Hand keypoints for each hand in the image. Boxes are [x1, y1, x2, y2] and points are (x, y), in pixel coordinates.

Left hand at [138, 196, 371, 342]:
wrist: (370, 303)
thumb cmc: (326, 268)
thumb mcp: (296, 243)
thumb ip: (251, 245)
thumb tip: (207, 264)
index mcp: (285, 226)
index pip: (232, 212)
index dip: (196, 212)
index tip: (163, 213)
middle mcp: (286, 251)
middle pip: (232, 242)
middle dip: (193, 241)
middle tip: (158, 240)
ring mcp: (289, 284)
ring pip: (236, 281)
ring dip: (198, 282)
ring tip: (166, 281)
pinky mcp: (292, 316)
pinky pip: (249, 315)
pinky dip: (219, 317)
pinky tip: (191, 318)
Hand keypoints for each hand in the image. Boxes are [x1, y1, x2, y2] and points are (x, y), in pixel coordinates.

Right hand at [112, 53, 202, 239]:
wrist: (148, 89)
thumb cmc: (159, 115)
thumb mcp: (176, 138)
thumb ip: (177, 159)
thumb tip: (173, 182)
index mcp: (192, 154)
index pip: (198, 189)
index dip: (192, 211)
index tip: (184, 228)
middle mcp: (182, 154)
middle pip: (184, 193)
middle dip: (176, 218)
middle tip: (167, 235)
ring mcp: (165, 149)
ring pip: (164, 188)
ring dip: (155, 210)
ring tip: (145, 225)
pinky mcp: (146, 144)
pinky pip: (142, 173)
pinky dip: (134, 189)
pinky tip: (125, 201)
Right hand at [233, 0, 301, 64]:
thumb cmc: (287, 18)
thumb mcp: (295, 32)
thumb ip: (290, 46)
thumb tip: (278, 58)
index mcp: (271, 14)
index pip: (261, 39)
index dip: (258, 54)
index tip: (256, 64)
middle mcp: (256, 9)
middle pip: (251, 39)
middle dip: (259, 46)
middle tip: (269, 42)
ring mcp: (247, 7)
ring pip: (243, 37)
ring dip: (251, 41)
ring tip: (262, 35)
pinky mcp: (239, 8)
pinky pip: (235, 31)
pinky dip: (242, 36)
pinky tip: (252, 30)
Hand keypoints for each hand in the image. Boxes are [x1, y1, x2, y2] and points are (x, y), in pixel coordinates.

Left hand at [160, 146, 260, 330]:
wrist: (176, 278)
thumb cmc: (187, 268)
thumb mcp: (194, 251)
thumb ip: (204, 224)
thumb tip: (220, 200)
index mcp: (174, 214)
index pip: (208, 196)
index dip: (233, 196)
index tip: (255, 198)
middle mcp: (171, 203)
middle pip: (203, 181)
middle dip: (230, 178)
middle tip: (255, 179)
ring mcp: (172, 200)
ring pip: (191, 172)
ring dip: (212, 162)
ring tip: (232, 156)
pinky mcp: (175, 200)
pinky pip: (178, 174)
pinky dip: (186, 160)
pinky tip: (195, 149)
---
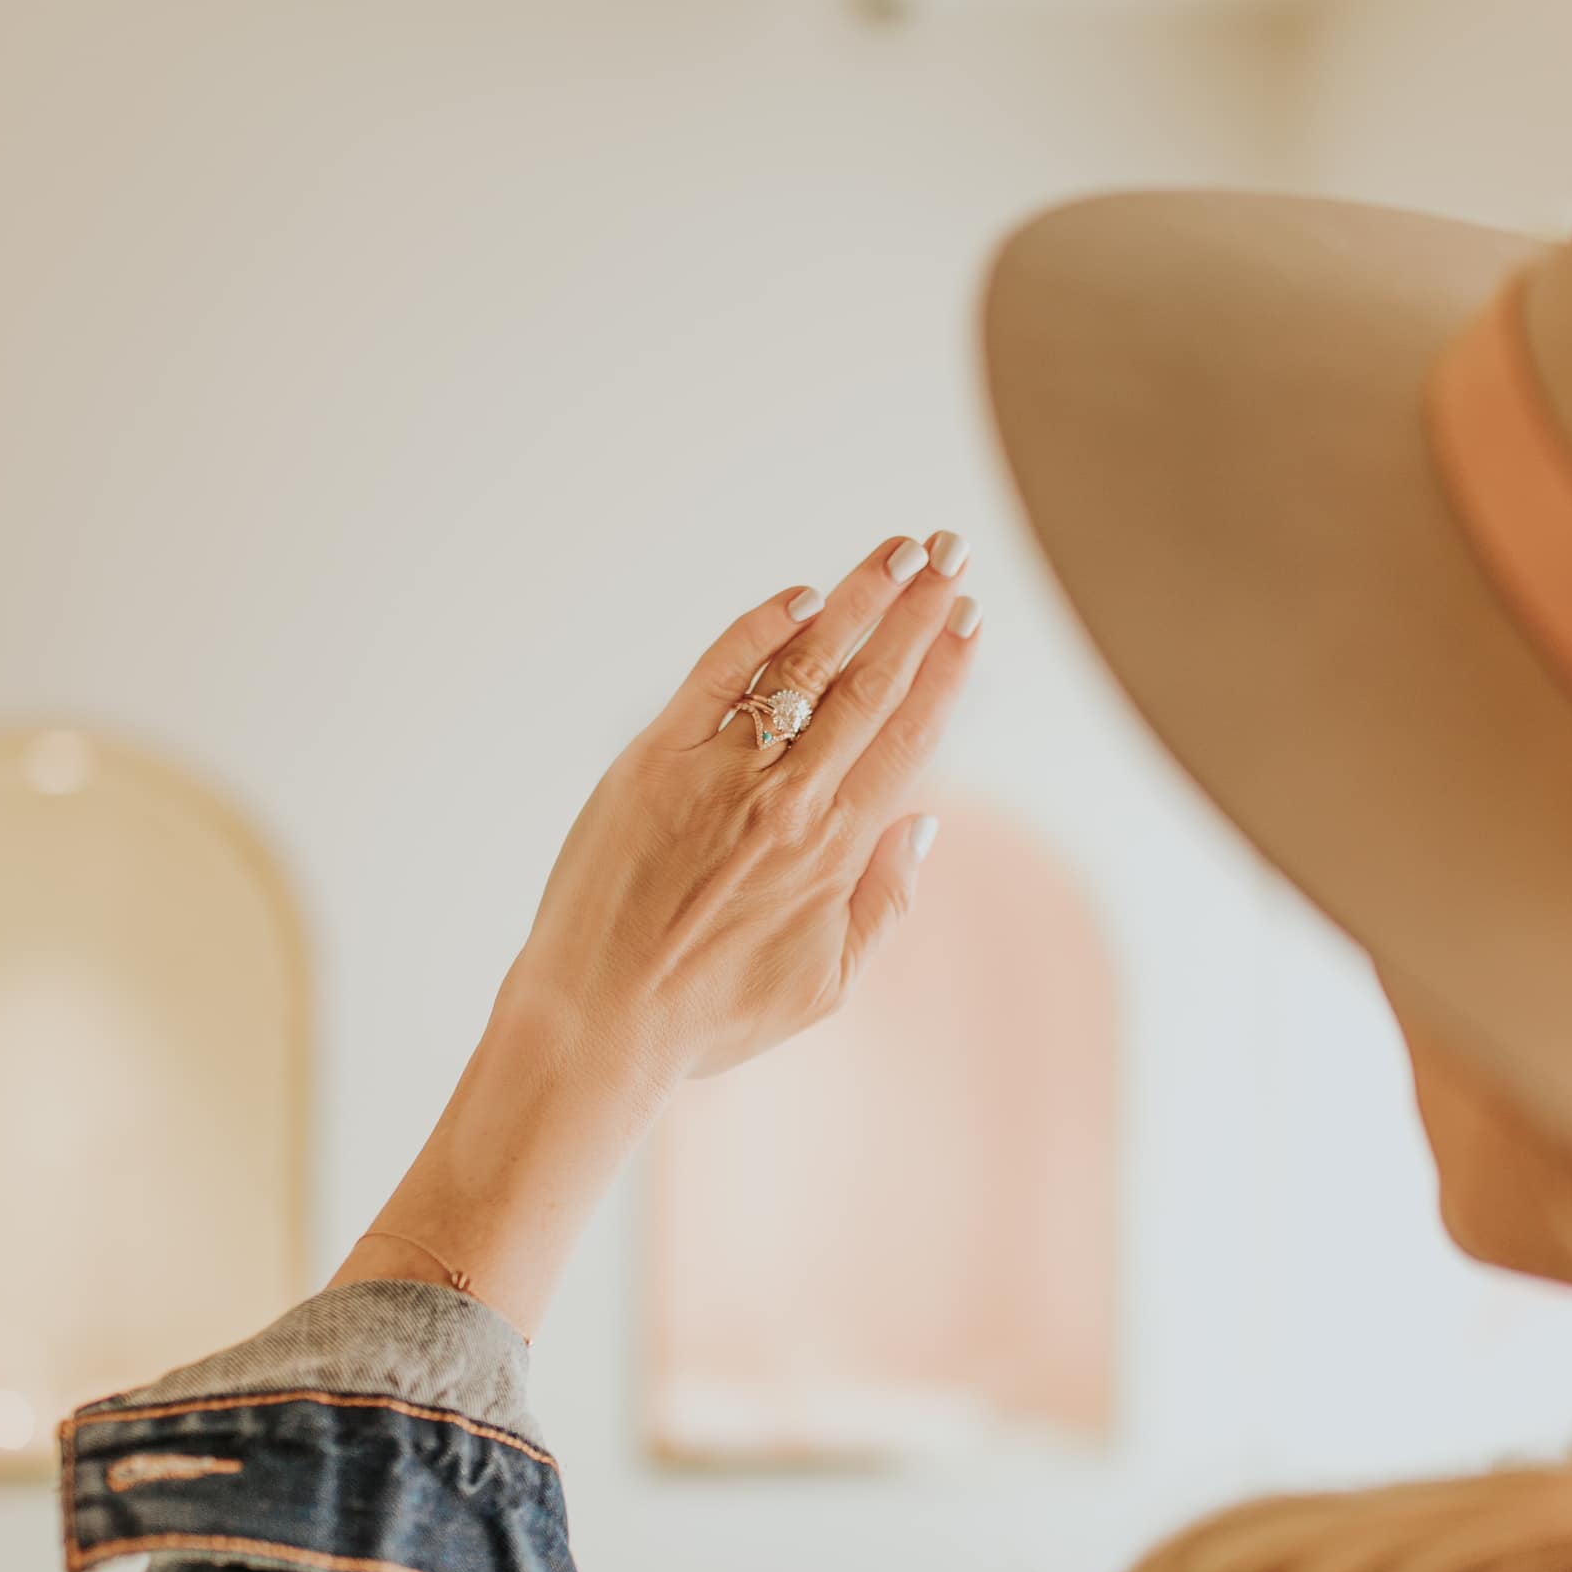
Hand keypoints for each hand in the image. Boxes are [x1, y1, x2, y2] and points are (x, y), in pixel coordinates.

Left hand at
--
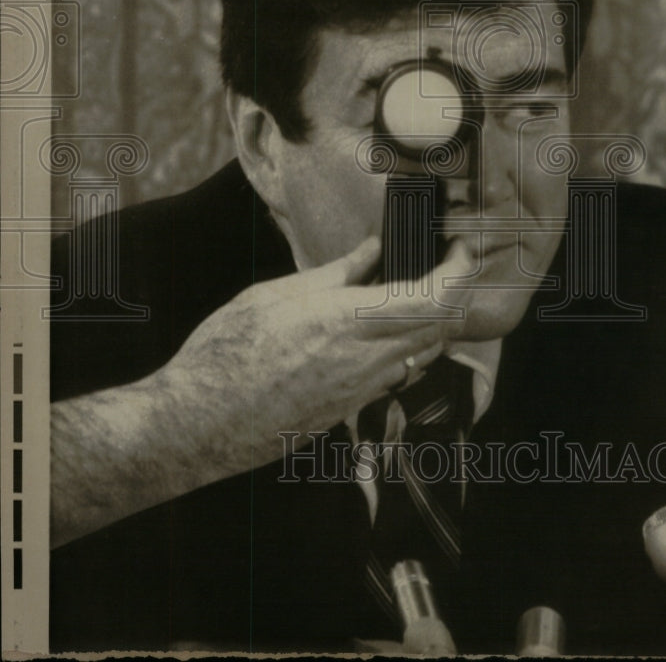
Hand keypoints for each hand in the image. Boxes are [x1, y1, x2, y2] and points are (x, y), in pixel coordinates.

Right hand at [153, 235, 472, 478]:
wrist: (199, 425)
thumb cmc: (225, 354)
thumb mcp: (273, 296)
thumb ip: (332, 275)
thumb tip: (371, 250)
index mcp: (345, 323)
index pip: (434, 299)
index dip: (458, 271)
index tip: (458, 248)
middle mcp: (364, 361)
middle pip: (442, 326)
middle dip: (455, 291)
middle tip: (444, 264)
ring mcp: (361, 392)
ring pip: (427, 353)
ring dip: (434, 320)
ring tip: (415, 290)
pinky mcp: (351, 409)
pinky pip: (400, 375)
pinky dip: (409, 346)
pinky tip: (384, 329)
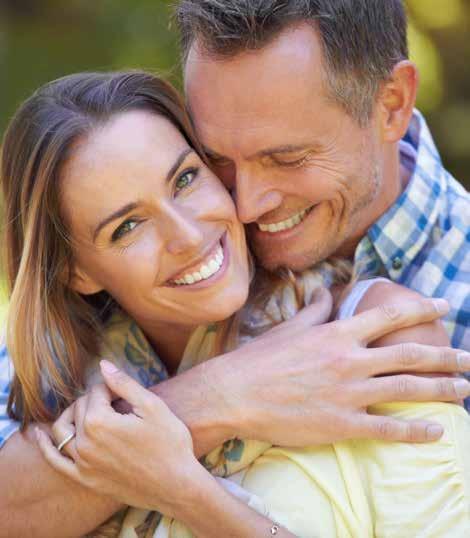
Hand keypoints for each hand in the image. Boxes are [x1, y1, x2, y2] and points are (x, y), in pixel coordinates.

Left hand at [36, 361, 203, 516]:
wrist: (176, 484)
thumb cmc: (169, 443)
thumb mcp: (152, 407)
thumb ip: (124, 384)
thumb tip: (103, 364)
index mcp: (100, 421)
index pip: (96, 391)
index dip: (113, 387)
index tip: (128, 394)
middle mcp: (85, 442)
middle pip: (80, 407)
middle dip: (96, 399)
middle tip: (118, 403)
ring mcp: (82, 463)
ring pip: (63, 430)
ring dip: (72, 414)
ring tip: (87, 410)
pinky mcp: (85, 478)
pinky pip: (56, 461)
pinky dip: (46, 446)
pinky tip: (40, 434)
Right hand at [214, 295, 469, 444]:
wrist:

WORK ITEM:
One stretch of the lines above is wanted, from the line that contains "pinky mcp: (292, 316)" through the line that contains "index tip: (255, 198)". Output it exactly.

RESULT OF THIS EXERCISE:
pinky mcp: (292, 316)
pinky pip: (249, 315)
pinky dip: (219, 317)
pinky tip: (191, 318)
Hand keypoints for each hand in the image. Boxes are [x1, y1, x2, y2] and points are (x, y), in pixel coordinates.

Right hand at [112, 53, 202, 239]:
wrist: (148, 89)
thumb cmc: (159, 115)
thumb mcp: (176, 138)
thumb ip: (177, 159)
thumb tip: (173, 182)
index mcp: (192, 154)
index pip: (198, 189)
index dip: (192, 211)
index tip: (184, 228)
middle mcp: (182, 154)
middle pip: (184, 193)
middle dip: (176, 218)
middle tip: (167, 235)
ring mcp: (165, 149)
ring pip: (164, 188)
ring dip: (155, 210)
ring tip: (145, 225)
pinky mcp: (146, 144)
pinky pip: (142, 173)
pinky dip: (134, 189)
pinky tip: (125, 201)
Right hand at [233, 0, 301, 64]:
thumb cmc: (287, 18)
thumb mcp: (295, 32)
thumb ip: (290, 46)
thumb tip: (278, 58)
index mcp: (271, 14)
index pip: (261, 39)
index dip: (258, 54)
index tip: (256, 64)
middle mcp: (256, 9)
middle pip: (251, 39)
middle dip: (259, 46)
middle tip: (269, 42)
ring mcp: (247, 7)
ring pip: (243, 37)
ring dip: (251, 41)
ring tip: (262, 35)
pinky mcp: (239, 8)
pinky pip: (235, 31)
pinky dip: (242, 36)
pinky tip: (252, 30)
Hand keypoints for each hand in the image. Boxes are [x1, y1, x2, y2] and points are (x, y), in pixel coordinates.

Left hand at [160, 146, 260, 330]:
wrist: (176, 278)
thumb cmc: (187, 268)
thumb mcp: (194, 251)
thumb ip: (204, 224)
thumb tip: (220, 200)
index mcp: (174, 214)
index pip: (208, 196)
index dip: (233, 196)
index tip: (255, 198)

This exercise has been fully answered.